---------- Exercise passage

Student with Down Syndrome
Found in: Special Needs & Learning Differences
Karen D., Canada
Does anyone have any tips on teaching a child with Down Syndrome?
I have an 11-year-old female student with Down Syndrome. She knows her finger numbers and can do five steps of sound, but she has difficulty remembering how to start the songs (we’ve only done Dreams Come True and Night Storm). She loves Justin Bieber, so her last few lessons were mostly her singing along while I played accompaniment to some of his hits.
At her last lesson, she did seem to know the first sentence of Dreams. She would go to the piano and play it, but not when I asked her to play that song specifically.
She will improvise on black keys. If she improvises on white keys, I play C, F, G, C broken octaves along with her.
I will greatly appreciate hearing your experiences and tips with teaching students with Down Syndrome.
Pamela M., Canada
I too teach an 11-year-old boy with Down Syndrome. He plays all songs from Foundation 1 with RH quite well. I give him both vocal and physical reminders for song position. For example, with Jackson Blues, I call out 1 4 5 or C F G and he goes right to it 80% of the time. For other songs, I gently put his hands where they need to be and give him clues from the piano. “End of group of two black notes, start of group of 3” etc. LH he does pretty well with too but hands together can be a struggle. It really is just repetition and chunking up songs that has seemed to work. I will also play Amazing Grace, Chester, Night Storm, etc and have him sing, and then I have him play and I sing. This actually helps him to get the rhythms a little better. I could go on and on!
Laurie Richards, Nebraska
This is a topic near and dear to my heart, as I love teaching students with special needs and I have a son with Down syndrome. I have a lot to say but will try to keep my comments concise!

--------------------
---------- Given entries

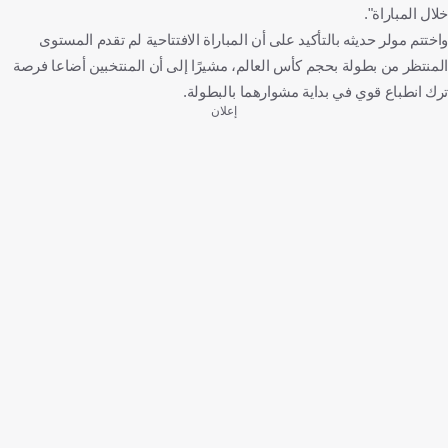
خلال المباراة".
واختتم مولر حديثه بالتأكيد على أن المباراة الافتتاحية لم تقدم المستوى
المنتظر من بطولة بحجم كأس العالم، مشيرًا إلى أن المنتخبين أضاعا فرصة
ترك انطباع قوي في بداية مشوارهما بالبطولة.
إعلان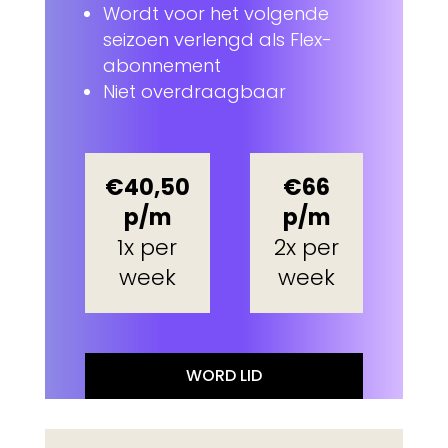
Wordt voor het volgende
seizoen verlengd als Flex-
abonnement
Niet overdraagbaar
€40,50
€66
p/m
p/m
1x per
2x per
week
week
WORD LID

--------------------
---------- Given entries

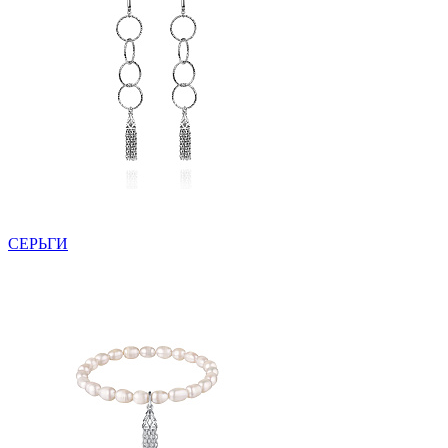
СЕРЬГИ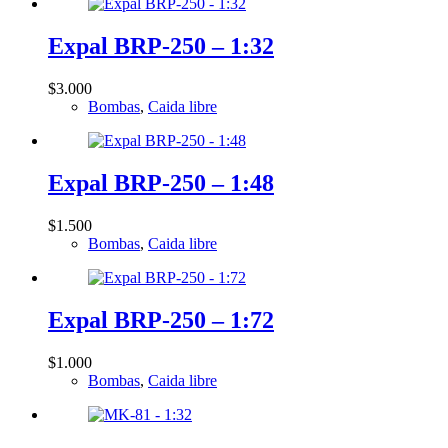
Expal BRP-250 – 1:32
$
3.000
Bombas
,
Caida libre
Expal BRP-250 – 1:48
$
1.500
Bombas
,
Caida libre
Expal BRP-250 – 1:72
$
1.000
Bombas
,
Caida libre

--------------------
---------- Given entries

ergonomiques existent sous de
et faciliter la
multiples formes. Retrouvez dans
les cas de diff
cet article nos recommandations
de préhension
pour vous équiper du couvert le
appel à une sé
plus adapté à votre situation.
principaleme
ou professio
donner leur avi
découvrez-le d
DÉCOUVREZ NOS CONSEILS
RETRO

--------------------

→ **What you need to do**
Extract the part of the Down Syndrome teaching thread between "Pamela M., Canada" and "go on and on!", inclusive, without changing any wording. The data has no connection to the Down Syndrome teaching thread.

→ **Result of this task**
Pamela M., Canada
I too teach an 11-year-old boy with Down Syndrome. He plays all songs from Foundation 1 with RH quite well. I give him both vocal and physical reminders for song position. For example, with Jackson Blues, I call out 1 4 5 or C F G and he goes right to it 80% of the time. For other songs, I gently put his hands where they need to be and give him clues from the piano. “End of group of two black notes, start of group of 3” etc. LH he does pretty well with too but hands together can be a struggle. It really is just repetition and chunking up songs that has seemed to work. I will also play Amazing Grace, Chester, Night Storm, etc and have him sing, and then I have him play and I sing. This actually helps him to get the rhythms a little better. I could go on and on!